[Page-level text extractions]

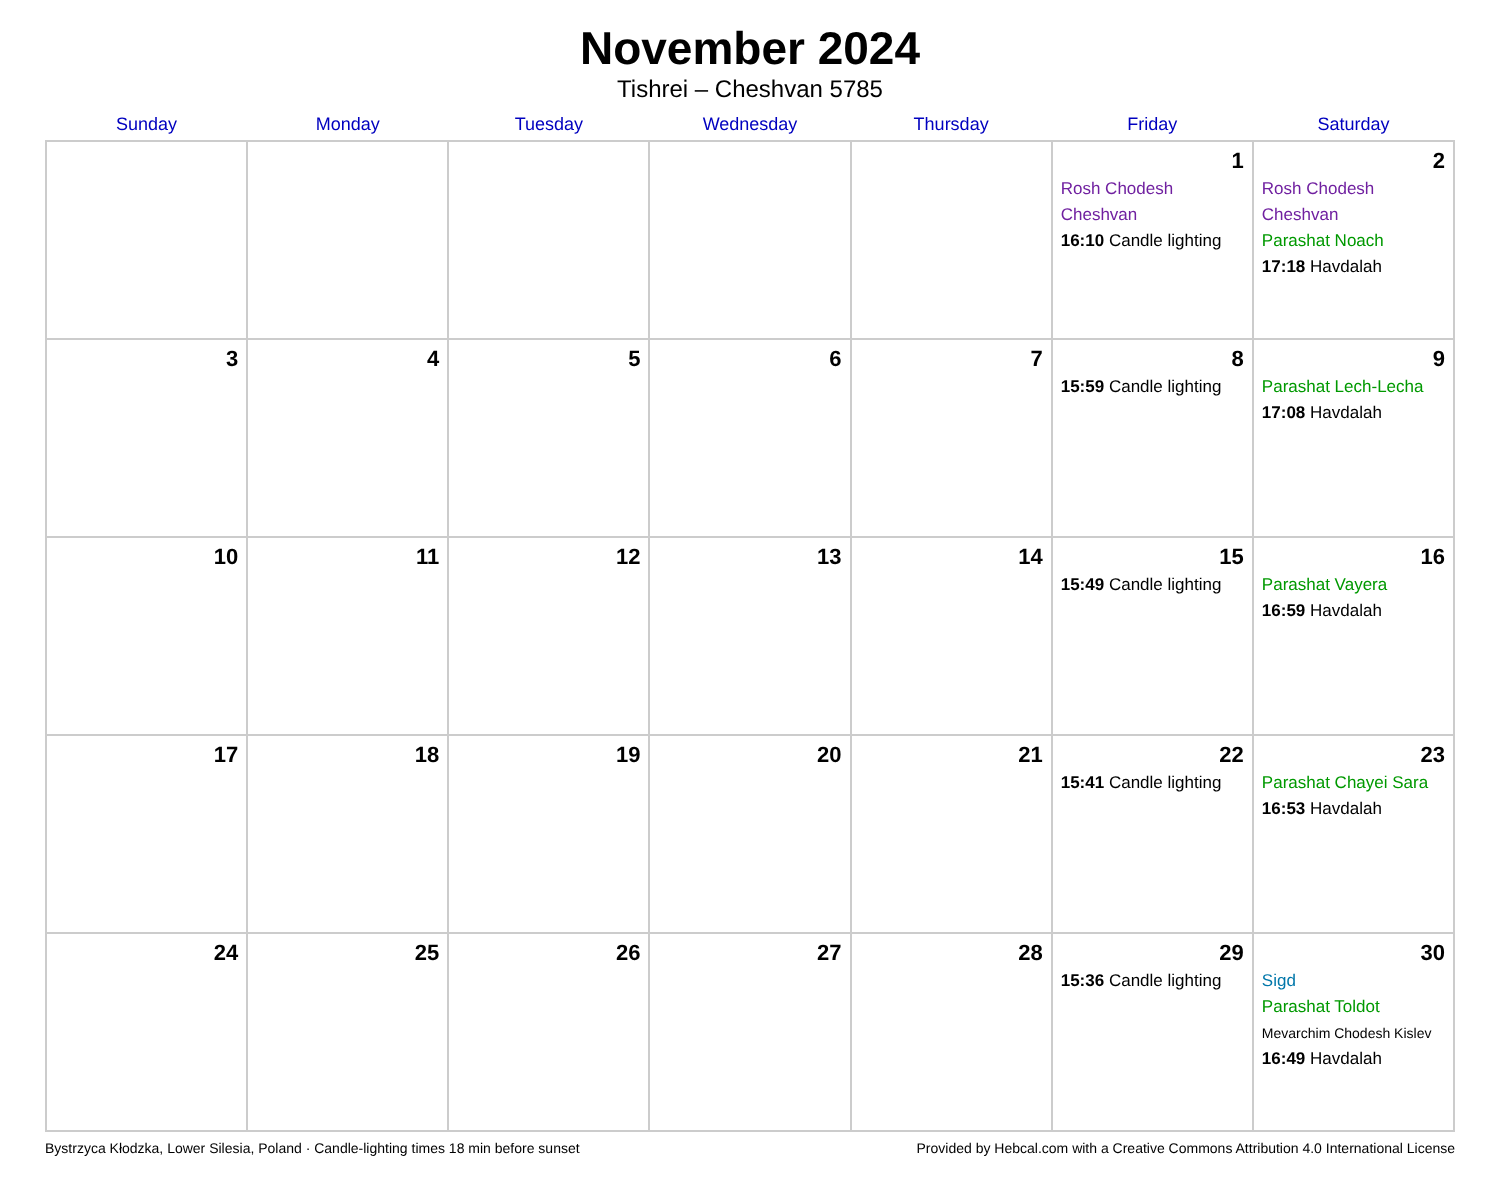November 2024
Tishrei – Cheshvan 5785
| Sunday | Monday | Tuesday | Wednesday | Thursday | Friday | Saturday |
| --- | --- | --- | --- | --- | --- | --- |
| | | | | | 1 Rosh Chodesh Cheshvan 16:10 Candle lighting | 2 Rosh Chodesh Cheshvan Parashat Noach 17:18 Havdalah |
| 3 | 4 | 5 | 6 | 7 | 8 15:59 Candle lighting | 9 Parashat Lech-Lecha 17:08 Havdalah |
| 10 | 11 | 12 | 13 | 14 | 15 15:49 Candle lighting | 16 Parashat Vayera 16:59 Havdalah |
| 17 | 18 | 19 | 20 | 21 | 22 15:41 Candle lighting | 23 Parashat Chayei Sara 16:53 Havdalah |
| 24 | 25 | 26 | 27 | 28 | 29 15:36 Candle lighting | 30 Sigd Parashat Toldot Mevarchim Chodesh Kislev 16:49 Havdalah |
Bystrzyca Kłodzka, Lower Silesia, Poland · Candle-lighting times 18 min before sunset Provided by Hebcal.com with a Creative Commons Attribution 4.0 International License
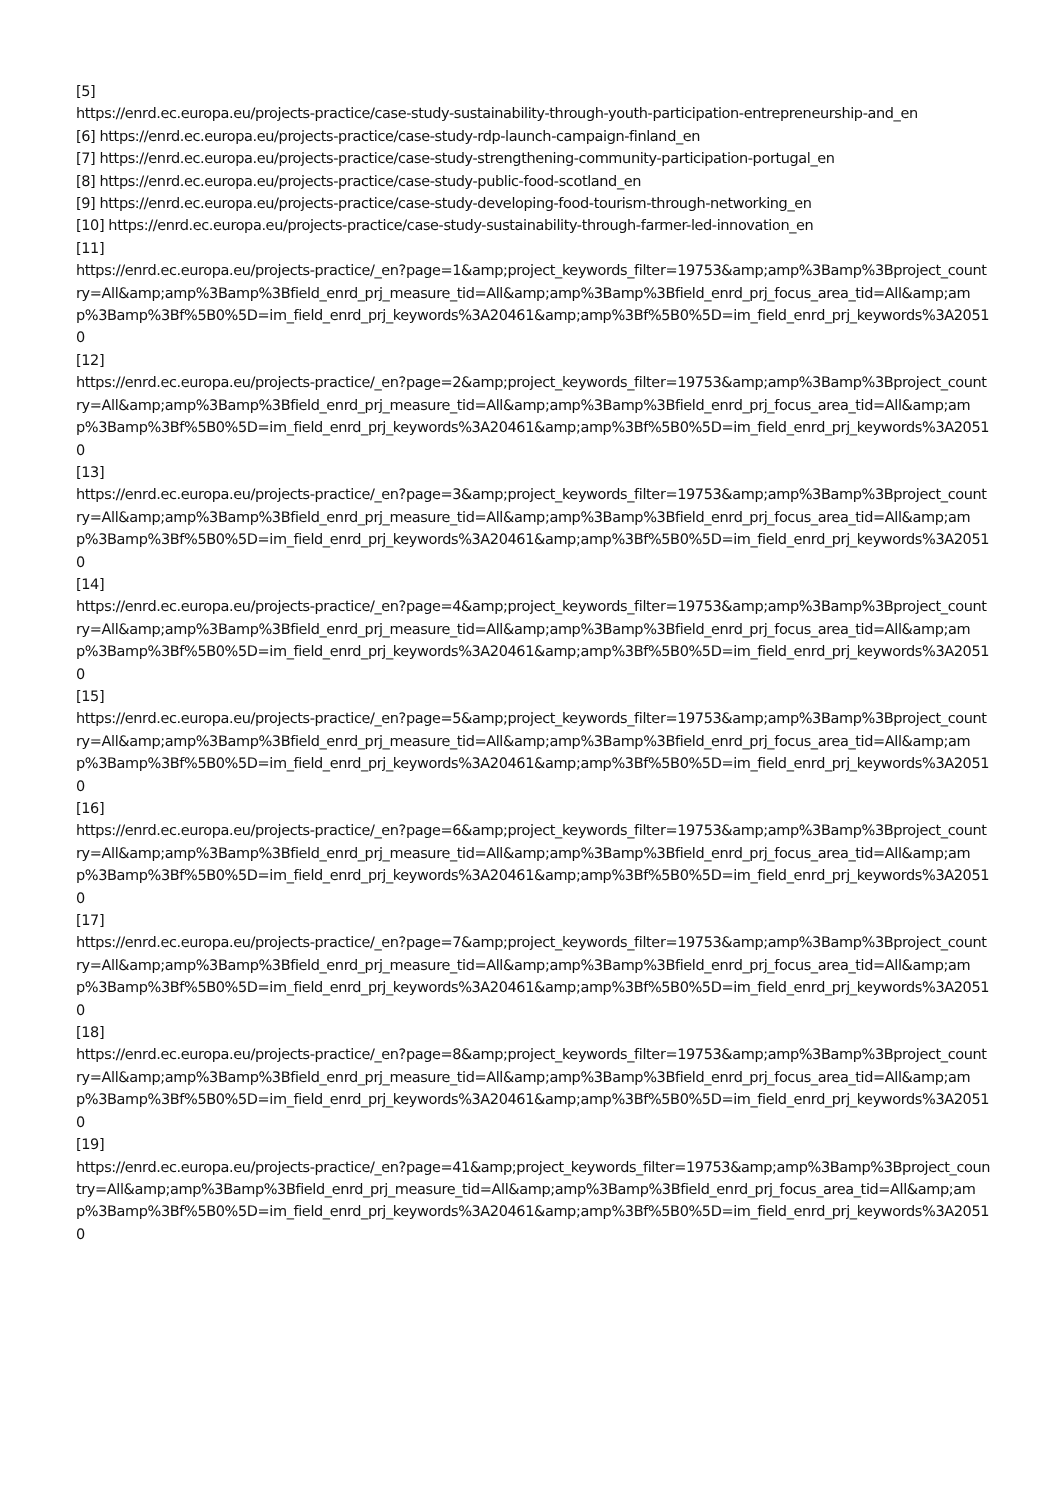[5]
https://enrd.ec.europa.eu/projects-practice/case-study-sustainability-through-youth-participation-entrepreneurship-and_en
[6] https://enrd.ec.europa.eu/projects-practice/case-study-rdp-launch-campaign-finland_en
[7] https://enrd.ec.europa.eu/projects-practice/case-study-strengthening-community-participation-portugal_en
[8] https://enrd.ec.europa.eu/projects-practice/case-study-public-food-scotland_en
[9] https://enrd.ec.europa.eu/projects-practice/case-study-developing-food-tourism-through-networking_en
[10] https://enrd.ec.europa.eu/projects-practice/case-study-sustainability-through-farmer-led-innovation_en
[11]
https://enrd.ec.europa.eu/projects-practice/_en?page=1&amp;project_keywords_filter=19753&amp;amp%3Bamp%3Bproject_country=All&amp;amp%3Bamp%3Bfield_enrd_prj_measure_tid=All&amp;amp%3Bamp%3Bfield_enrd_prj_focus_area_tid=All&amp;amp%3Bamp%3Bf%5B0%5D=im_field_enrd_prj_keywords%3A20461&amp;amp%3Bf%5B0%5D=im_field_enrd_prj_keywords%3A20510
[12]
https://enrd.ec.europa.eu/projects-practice/_en?page=2&amp;project_keywords_filter=19753&amp;amp%3Bamp%3Bproject_country=All&amp;amp%3Bamp%3Bfield_enrd_prj_measure_tid=All&amp;amp%3Bamp%3Bfield_enrd_prj_focus_area_tid=All&amp;amp%3Bamp%3Bf%5B0%5D=im_field_enrd_prj_keywords%3A20461&amp;amp%3Bf%5B0%5D=im_field_enrd_prj_keywords%3A20510
[13]
https://enrd.ec.europa.eu/projects-practice/_en?page=3&amp;project_keywords_filter=19753&amp;amp%3Bamp%3Bproject_country=All&amp;amp%3Bamp%3Bfield_enrd_prj_measure_tid=All&amp;amp%3Bamp%3Bfield_enrd_prj_focus_area_tid=All&amp;amp%3Bamp%3Bf%5B0%5D=im_field_enrd_prj_keywords%3A20461&amp;amp%3Bf%5B0%5D=im_field_enrd_prj_keywords%3A20510
[14]
https://enrd.ec.europa.eu/projects-practice/_en?page=4&amp;project_keywords_filter=19753&amp;amp%3Bamp%3Bproject_country=All&amp;amp%3Bamp%3Bfield_enrd_prj_measure_tid=All&amp;amp%3Bamp%3Bfield_enrd_prj_focus_area_tid=All&amp;amp%3Bamp%3Bf%5B0%5D=im_field_enrd_prj_keywords%3A20461&amp;amp%3Bf%5B0%5D=im_field_enrd_prj_keywords%3A20510
[15]
https://enrd.ec.europa.eu/projects-practice/_en?page=5&amp;project_keywords_filter=19753&amp;amp%3Bamp%3Bproject_country=All&amp;amp%3Bamp%3Bfield_enrd_prj_measure_tid=All&amp;amp%3Bamp%3Bfield_enrd_prj_focus_area_tid=All&amp;amp%3Bamp%3Bf%5B0%5D=im_field_enrd_prj_keywords%3A20461&amp;amp%3Bf%5B0%5D=im_field_enrd_prj_keywords%3A20510
[16]
https://enrd.ec.europa.eu/projects-practice/_en?page=6&amp;project_keywords_filter=19753&amp;amp%3Bamp%3Bproject_country=All&amp;amp%3Bamp%3Bfield_enrd_prj_measure_tid=All&amp;amp%3Bamp%3Bfield_enrd_prj_focus_area_tid=All&amp;amp%3Bamp%3Bf%5B0%5D=im_field_enrd_prj_keywords%3A20461&amp;amp%3Bf%5B0%5D=im_field_enrd_prj_keywords%3A20510
[17]
https://enrd.ec.europa.eu/projects-practice/_en?page=7&amp;project_keywords_filter=19753&amp;amp%3Bamp%3Bproject_country=All&amp;amp%3Bamp%3Bfield_enrd_prj_measure_tid=All&amp;amp%3Bamp%3Bfield_enrd_prj_focus_area_tid=All&amp;amp%3Bamp%3Bf%5B0%5D=im_field_enrd_prj_keywords%3A20461&amp;amp%3Bf%5B0%5D=im_field_enrd_prj_keywords%3A20510
[18]
https://enrd.ec.europa.eu/projects-practice/_en?page=8&amp;project_keywords_filter=19753&amp;amp%3Bamp%3Bproject_country=All&amp;amp%3Bamp%3Bfield_enrd_prj_measure_tid=All&amp;amp%3Bamp%3Bfield_enrd_prj_focus_area_tid=All&amp;amp%3Bamp%3Bf%5B0%5D=im_field_enrd_prj_keywords%3A20461&amp;amp%3Bf%5B0%5D=im_field_enrd_prj_keywords%3A20510
[19]
https://enrd.ec.europa.eu/projects-practice/_en?page=41&amp;project_keywords_filter=19753&amp;amp%3Bamp%3Bproject_country=All&amp;amp%3Bamp%3Bfield_enrd_prj_measure_tid=All&amp;amp%3Bamp%3Bfield_enrd_prj_focus_area_tid=All&amp;amp%3Bamp%3Bf%5B0%5D=im_field_enrd_prj_keywords%3A20461&amp;amp%3Bf%5B0%5D=im_field_enrd_prj_keywords%3A20510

## Work to complete
Only lines belong in the copy: transcribe those from the start of the data through the line that contains "16:59 Havdalah |", and skip the pictures.

## Finished exercise
November 2024
Tishrei – Cheshvan 5785
| Sunday | Monday | Tuesday | Wednesday | Thursday | Friday | Saturday |
| --- | --- | --- | --- | --- | --- | --- |
| | | | | | 1 Rosh Chodesh Cheshvan 16:10 Candle lighting | 2 Rosh Chodesh Cheshvan Parashat Noach 17:18 Havdalah |
| 3 | 4 | 5 | 6 | 7 | 8 15:59 Candle lighting | 9 Parashat Lech-Lecha 17:08 Havdalah |
| 10 | 11 | 12 | 13 | 14 | 15 15:49 Candle lighting | 16 Parashat Vayera 16:59 Havdalah |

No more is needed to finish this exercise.